[TASK BRIEF] The records underneath are to be repeated exactly, with the pictures left out.

_ _ _ _

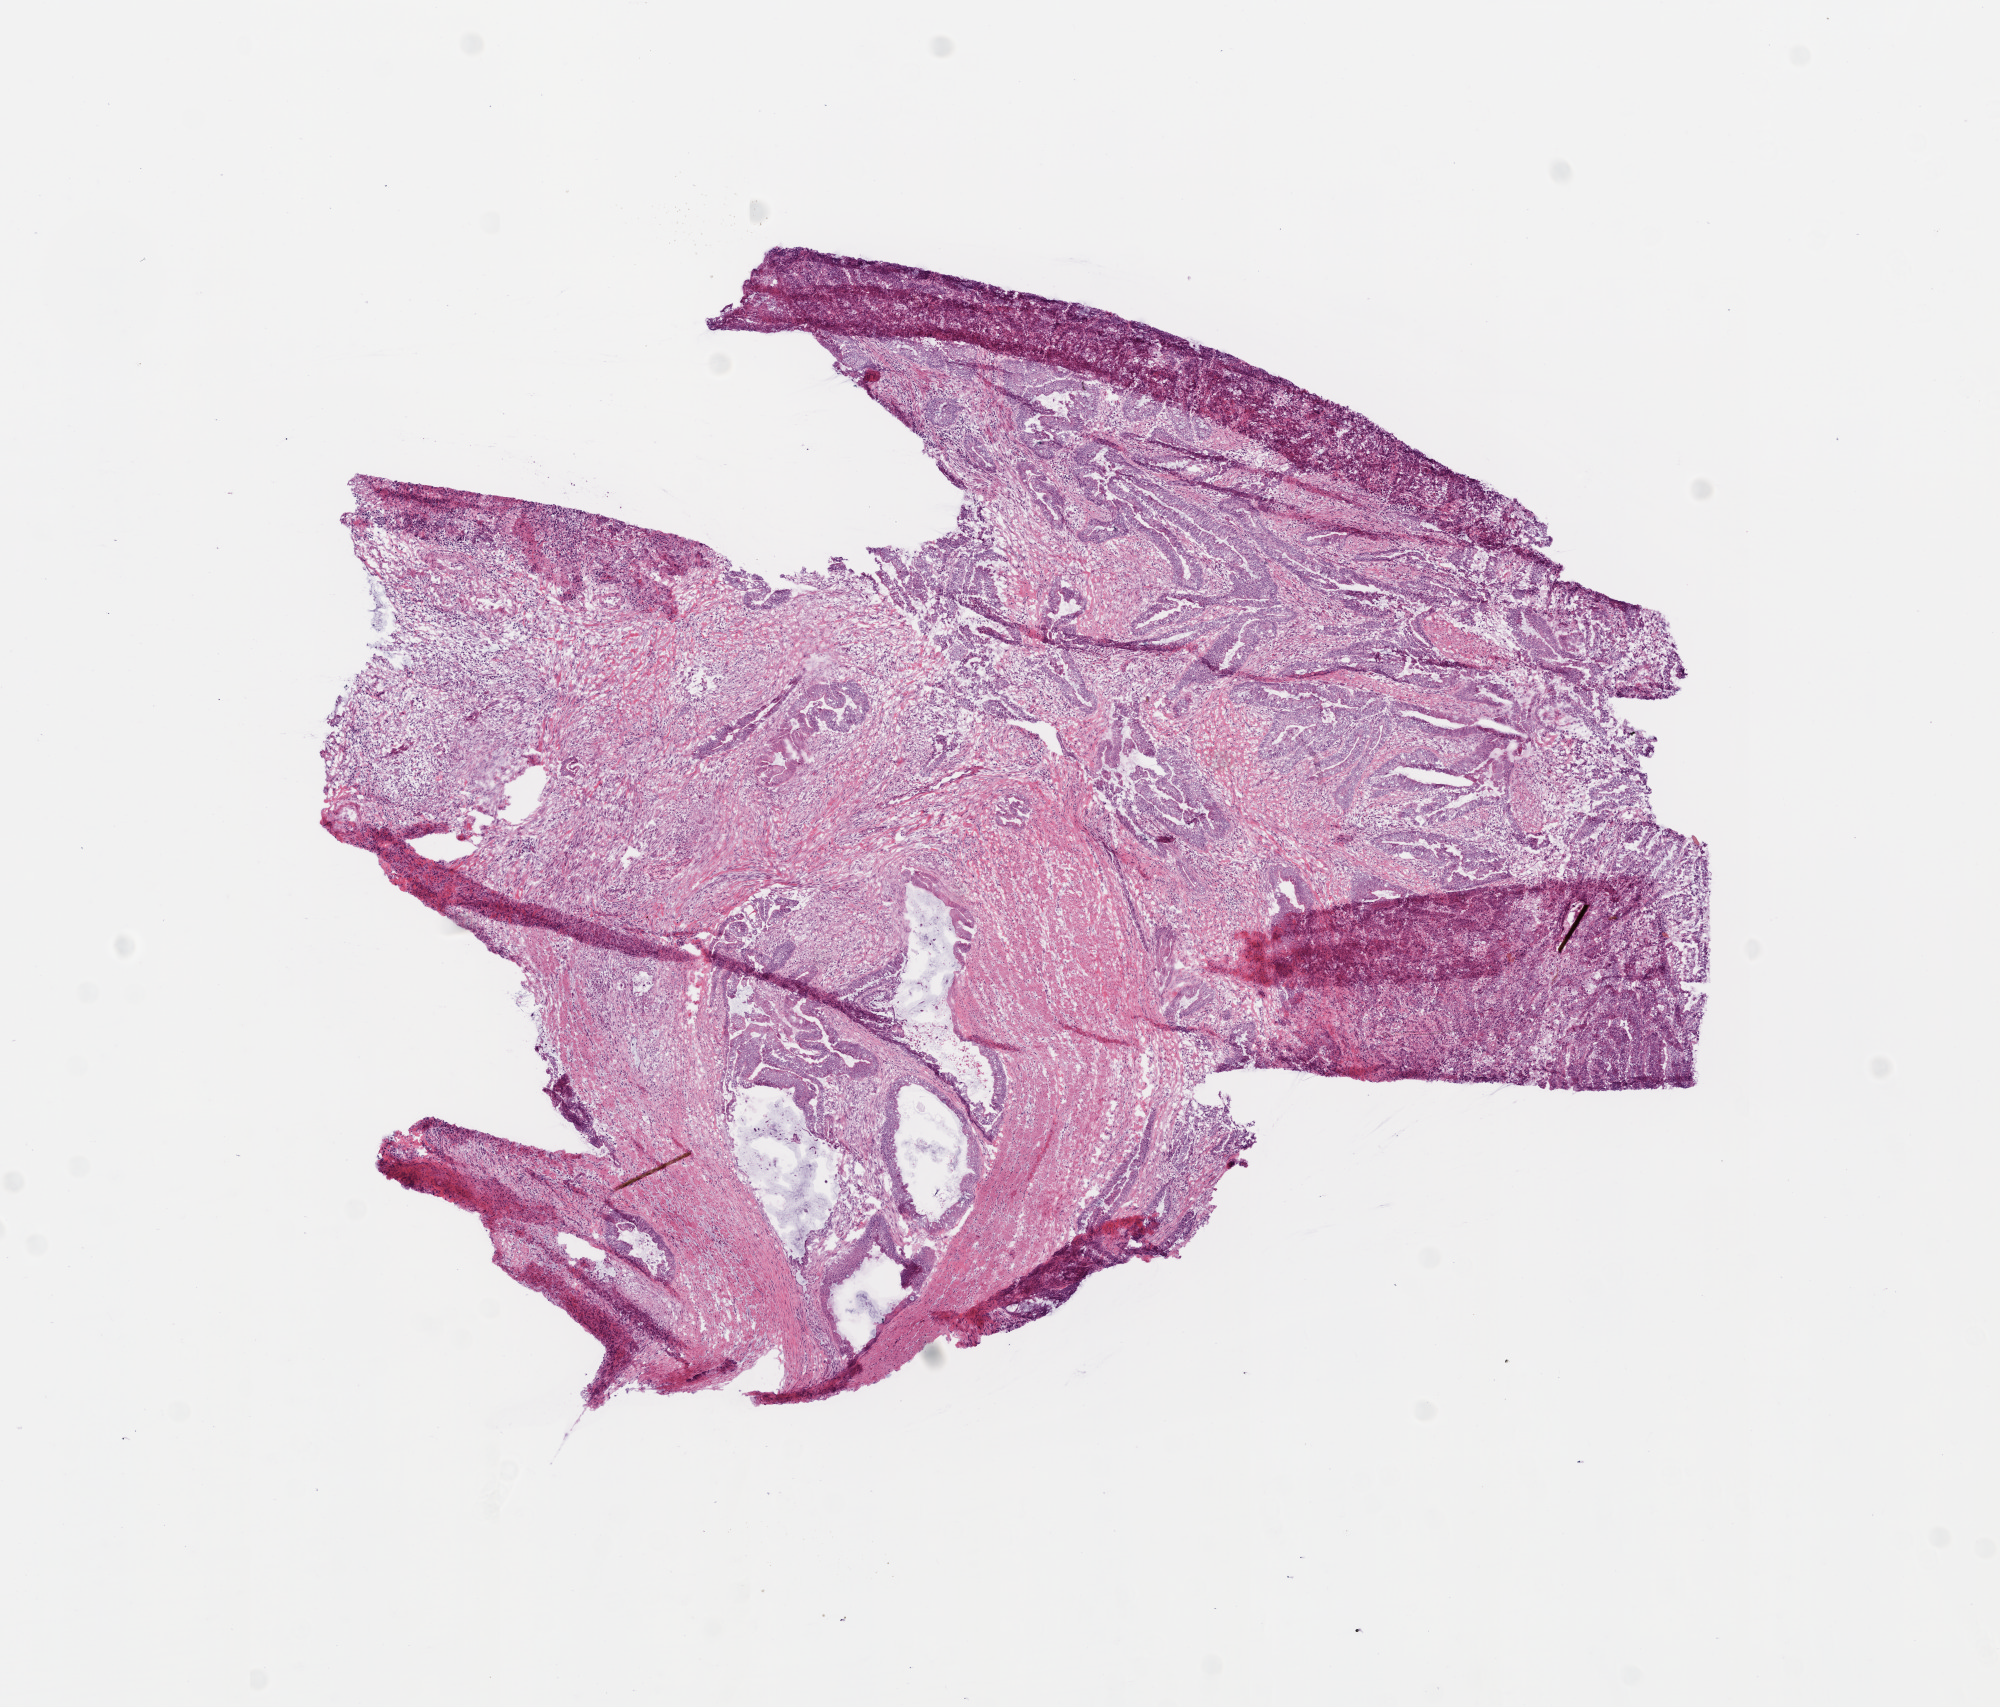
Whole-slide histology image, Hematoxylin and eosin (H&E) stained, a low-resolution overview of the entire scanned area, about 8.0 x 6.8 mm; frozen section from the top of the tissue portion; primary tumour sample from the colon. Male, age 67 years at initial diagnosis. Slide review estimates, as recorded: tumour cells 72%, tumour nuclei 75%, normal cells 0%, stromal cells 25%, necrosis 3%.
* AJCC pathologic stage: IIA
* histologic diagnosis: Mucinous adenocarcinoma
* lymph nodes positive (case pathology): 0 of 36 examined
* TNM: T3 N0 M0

_ _ _ _

[RESULT]
Whole-slide histology image, Hematoxylin and eosin (H&E) stained, a low-resolution overview of the entire scanned area, about 8.0 x 6.8 mm; frozen section from the top of the tissue portion; primary tumour sample from the colon. Male, age 67 years at initial diagnosis. Slide review estimates, as recorded: tumour cells 72%, tumour nuclei 75%, normal cells 0%, stromal cells 25%, necrosis 3%.
* AJCC pathologic stage: IIA
* histologic diagnosis: Mucinous adenocarcinoma
* lymph nodes positive (case pathology): 0 of 36 examined
* TNM: T3 N0 M0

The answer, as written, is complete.